We are encouraged with SUNWAY’s move in disposing their assets to SUNREIT for RM550.0m, as it allows them to realise their investment for other working capital and future capital expenditure needs. Tweaked FY19E NP higher by 7%, but no changes to FY18-19E CNP. Upgrade to OUTPERFORM (from MARKET PERFORM) with an unchanged SoP-driven Target Price of RM1.50.
News. On Monday, SUNWAY announced that they are be disposing 3 parcels of land along with its buildings in Bandar Sunway to SUNREIT for a total consideration of RM550.0m. The acquisition entails 3 parcels of leasehold land together with buildings comprising of a 5-storey academic block along with a lower ground level (South Building), a 6- storey academic block along with a lower ground level (North Building), a 13-storey academic block together with a 2-storey basement car park (New University Block), 4 blocks of 5-storey walk up hostel apartment (Hostel) and sports facilities.
Constructive move. We are not surprised on SUNWAY’s move on the disposal of assets in Bandar Sunway to SUNREIT as it always been is part of their strategy, as they are able to maximise the operating synergies while allowing SUNWAY to de-gear for future investment. We opine that SUNWAY’s de-gearing move to be constructive as it allows them to keep their net gearing levels at a comfortable level i.e. below 0.5x to fund its future investment properties i.e. medical centre. To recap, SUNWAY have several medical centres that are currently under construction, expected to complete by mid-2019 and end-2020. The disposal would bring its 3Q18 net gearing of 0.46x down to 0.39x.

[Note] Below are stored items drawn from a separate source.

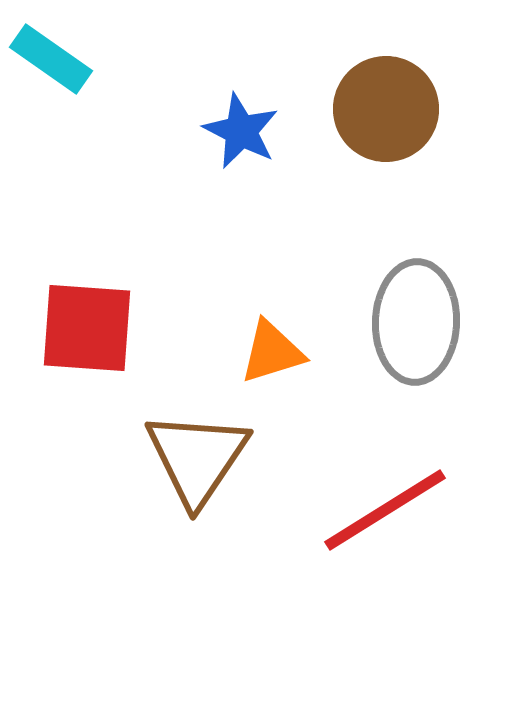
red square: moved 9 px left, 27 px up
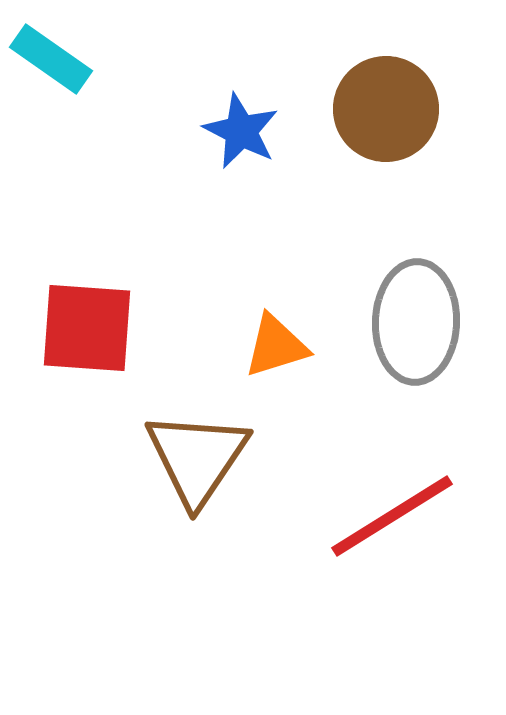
orange triangle: moved 4 px right, 6 px up
red line: moved 7 px right, 6 px down
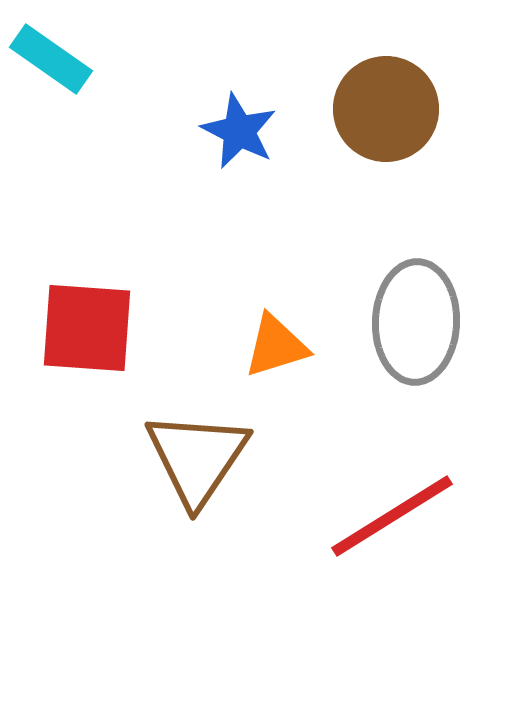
blue star: moved 2 px left
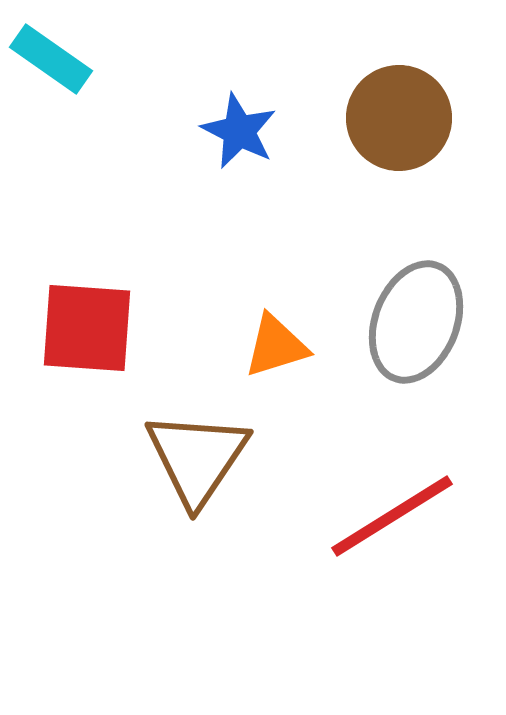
brown circle: moved 13 px right, 9 px down
gray ellipse: rotated 19 degrees clockwise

Outlook. Recently, management revised their launch target higher to RM2.1b from their initial target of RM2.0b. The latest launch would be its Sunway Velocity 2 (GDV: RM320.m), which construction works was recently awarded to SUNCON. To recap, its Singapore project, i.e. Rivercove, received full take-up upon its launch in April 2018, while its local projects, i.e. Geolake and Citrine Lakehome, sales and bookings are currently recorded at 60-80%. Property unbilled sales of RM2.1b with 1-year visibility and a vigorous outstanding order-book of c.RM5.6b provide 2-3 years’ visibility.
No changes in earnings. Post disposal, we tweaked our FY19E NP higher by 7% after factoring in the net gain of disposal, but made no changes to our FY18-19E CNP as the disposal has no meaningful impact to our estimates, and no changes to our dividend expectations as we do not expect any special dividend to arise from this disposal.
Upgrade to OUTPERFORM, with unchanged Target Price of RM1.50, as we believe that SUNWAY are still able to deliver satisfactory earnings compared to other developers/contractors thanks to its well-diversified businesses. Our previous recommendation is MARKET PERFORM. Currently, we are comfortable with our valuations as follows; (i) applied property RNAV discount of 64% that is close to the sector average of 68%, (ii) premium valuation of 25.0x Fwd. PER to its healthcare division, and (iii) 11.0x FY19E PER to its construction division, highest multiple ascribed for the construction sector.
Risks include: Weaker-than-expected property sales and construction replenishment, higher-than-expected administrative costs, negative real estate policies, and tighter lending environment.